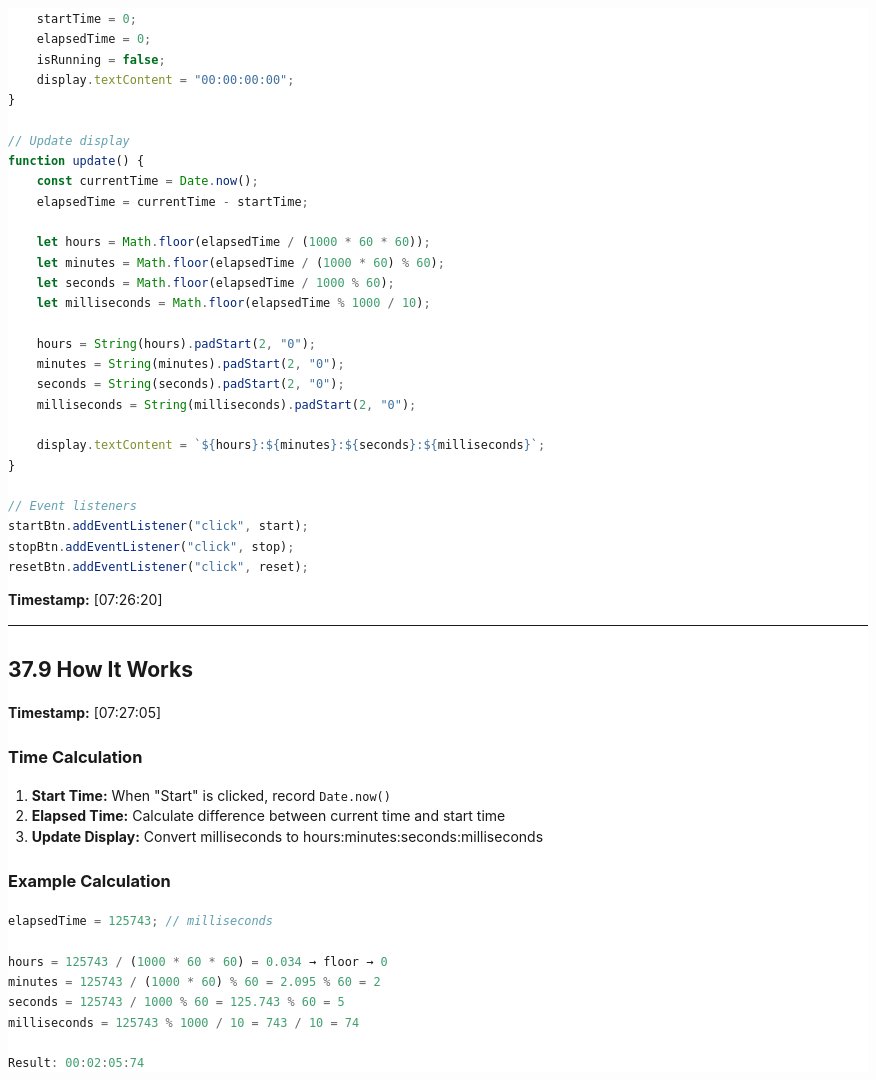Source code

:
 ```javascript
    startTime = 0;
    elapsedTime = 0;
    isRunning = false;
    display.textContent = "00:00:00:00";
}

// Update display
function update() {
    const currentTime = Date.now();
    elapsedTime = currentTime - startTime;
    
    let hours = Math.floor(elapsedTime / (1000 * 60 * 60));
    let minutes = Math.floor(elapsedTime / (1000 * 60) % 60);
    let seconds = Math.floor(elapsedTime / 1000 % 60);
    let milliseconds = Math.floor(elapsedTime % 1000 / 10);
    
    hours = String(hours).padStart(2, "0");
    minutes = String(minutes).padStart(2, "0");
    seconds = String(seconds).padStart(2, "0");
    milliseconds = String(milliseconds).padStart(2, "0");
    
    display.textContent = `${hours}:${minutes}:${seconds}:${milliseconds}`;
}

// Event listeners
startBtn.addEventListener("click", start);
stopBtn.addEventListener("click", stop);
resetBtn.addEventListener("click", reset);
```

**Timestamp:** [07:26:20]

---

## 37.9 How It Works

**Timestamp:** [07:27:05]

### Time Calculation

1. **Start Time:** When "Start" is clicked, record `Date.now()`
2. **Elapsed Time:** Calculate difference between current time and start time
3. **Update Display:** Convert milliseconds to hours:minutes:seconds:milliseconds

### Example Calculation

```javascript
elapsedTime = 125743; // milliseconds

hours = 125743 / (1000 * 60 * 60) = 0.034 → floor → 0
minutes = 125743 / (1000 * 60) % 60 = 2.095 % 60 = 2
seconds = 125743 / 1000 % 60 = 125.743 % 60 = 5
milliseconds = 125743 % 1000 / 10 = 743 / 10 = 74

Result: 00:02:05:74
```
+--
• [WORK TO COMPLETE] Although the records contain pictures, transcribe only their text, exactly as written.

• [THE COMPLETED TASK]
Source code

:
 ```javascript
    startTime = 0;
    elapsedTime = 0;
    isRunning = false;
    display.textContent = "00:00:00:00";
}

// Update display
function update() {
    const currentTime = Date.now();
    elapsedTime = currentTime - startTime;
    
    let hours = Math.floor(elapsedTime / (1000 * 60 * 60));
    let minutes = Math.floor(elapsedTime / (1000 * 60) % 60);
    let seconds = Math.floor(elapsedTime / 1000 % 60);
    let milliseconds = Math.floor(elapsedTime % 1000 / 10);
    
    hours = String(hours).padStart(2, "0");
    minutes = String(minutes).padStart(2, "0");
    seconds = String(seconds).padStart(2, "0");
    milliseconds = String(milliseconds).padStart(2, "0");
    
    display.textContent = `${hours}:${minutes}:${seconds}:${milliseconds}`;
}

// Event listeners
startBtn.addEventListener("click", start);
stopBtn.addEventListener("click", stop);
resetBtn.addEventListener("click", reset);
```

**Timestamp:** [07:26:20]

---

## 37.9 How It Works

**Timestamp:** [07:27:05]

### Time Calculation

1. **Start Time:** When "Start" is clicked, record `Date.now()`
2. **Elapsed Time:** Calculate difference between current time and start time
3. **Update Display:** Convert milliseconds to hours:minutes:seconds:milliseconds

### Example Calculation

```javascript
elapsedTime = 125743; // milliseconds

hours = 125743 / (1000 * 60 * 60) = 0.034 → floor → 0
minutes = 125743 / (1000 * 60) % 60 = 2.095 % 60 = 2
seconds = 125743 / 1000 % 60 = 125.743 % 60 = 5
milliseconds = 125743 % 1000 / 10 = 743 / 10 = 74

Result: 00:02:05:74
```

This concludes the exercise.